Совокупные результаты химических процессов в мозге не очень понятны. Так, в классическом учебнике психиатрии Comprehensive Textbook of Psychiatry, изданном в 1989 году, находим полезную формулу: степень депрессии эквивалентна содержанию 3-метокси-4-гидроксифенилгликоля (вещества, находящегося в моче всех людей и неизвестно каким образом зависящего от депрессии) минус содержание 3-метокси-4-гидроксиминдальной кислоты плюс содержание норэпинефрина минус содержание норметанефрина плюс уровень метанефрина, и все это поделенное на содержание 3-метокси-4-гидроксиминдальной кислоты плюс неопределенный коэффициент преобразования; иными словами, как напечатано в учебнике, «степень Д-типа = Q (MHPG) − C2 (VMA) + C3 (NE) − C4 (NMN + MN)/VMA + C0». Должна получиться определенная величина между единицей для пациентов с униполярной[4] депрессией и нулем для больных биполярным расстройством, так что если у вас получается что-то другое, вы ошиблись в расчетах. Много ли вам поможет понять такая формула? Как можно ее вообще применять к такой туманной вещи, как душевное состояние? Даже определить, в какой мере данные переживания привели к конкретному депрессивному состоянию, и то трудно; тем более мы не можем сказать, посредством каких химических процессов человек начинает реагировать на внешние обстоятельства депрессией, и не можем вычислить, что именно делает его склонным к этому недугу.

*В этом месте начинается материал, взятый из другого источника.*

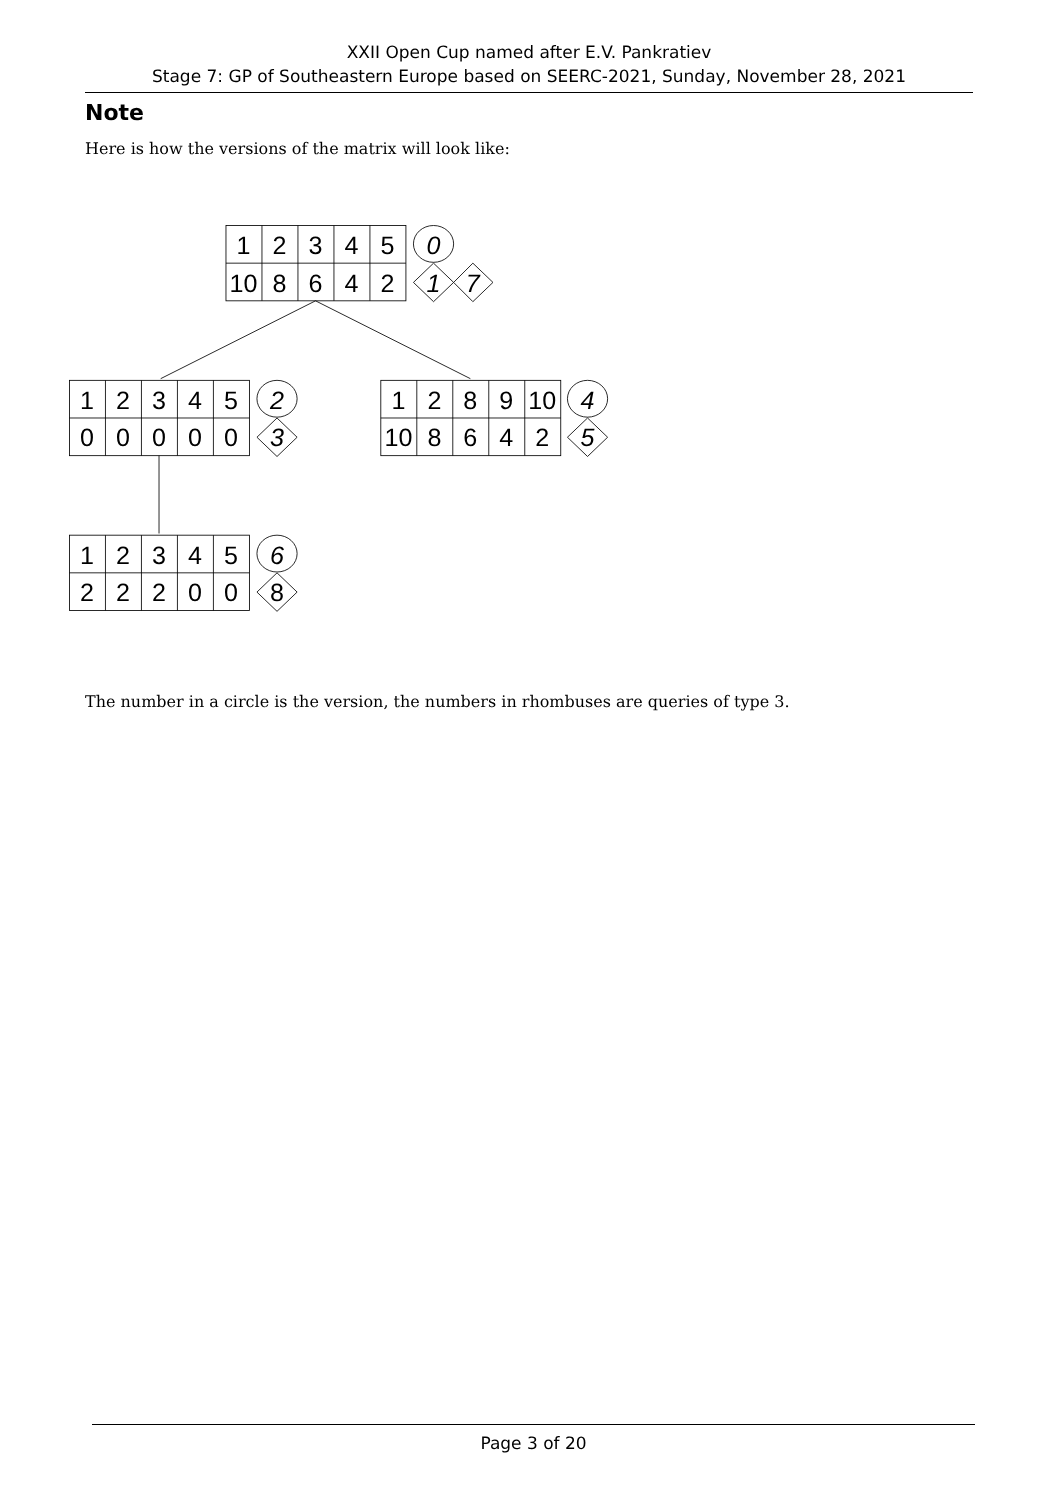XXII Open Cup named after E.V. Pankratiev
Stage 7: GP of Southeastern Europe based on SEERC-2021, Sunday, November 28, 2021
Note
Here is how the versions of the matrix will look like:
1
2
3
4
5
0
10
8
6
4
2
1
7
1
2
3
4
5
2
0
0
0
0
0
3
1
2
8
9
10
4
10
8
6
4
2
5
1
2
3
4
5
6
2
2
2
0
0
8
The number in a circle is the version, the numbers in rhombuses are queries of type 3.
Page 3 of 20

Популярные издания и фармацевтическая промышленность говорят о депрессии так, как если бы она была болезнью с одним эффектом, по типу диабета; но это не верно. Более того, депрессия поразительно не похожа на диабет. У диабетиков производится недостаточное количество инсулина, и поэтому диабет лечат повышением и стабилизацией содержания инсулина в крови. Депрессия же не является следствием пониженного уровня чего бы то ни было такого, что мы умеем на сегодняшний день измерять. Повышение уровня серотонина в мозге включает процесс, который по прошествии времени позволяет многим находящимся в депрессии чувствовать себя лучше, но это не потому, что у них пониженный уровень серотонина. Более того, серотонин не оказывает немедленного благотворного эффекта. Можно вкачать в мозг депрессивного пациента галлон серотонина, и от этого он не почувствует себя ни на йоту лучше, хотя долговременное устойчивое повышение уровня серотонина оказывает известное воздействие, смягчая симптомы депрессии. Сказать: «Я депрессивен, но это всего лишь химия» — то же самое, что сообщить: «Я кровожаден, но это всего лишь химия» или «Я умен, но это всего лишь химия». Если уж предпочитать разговор в этих терминах, то в человеке все «только» химия. «Можете сколько угодно повторять «это всего лишь химия», — говорит Мэгги Роббинс, страдающая маниакально-депрессивным расстройством, — а я утверждаю, что химия — это отнюдь не «всего лишь». Солнце сияет, и это тоже — химия; химия в том, что камни — твердые, а море — соленое и что иные весенние вечера приносят со своим ласковым ветерком нечто бередящее душу, некую ностальгию, смутные желания и образы, дотоле спавшие под снегами долгой зимы. «Этот фокус с серотонином, — говорит Дэвид Макдауэлл из Колумбийского университета, — часть современной нейромифологии». А это очень сильная система мифов.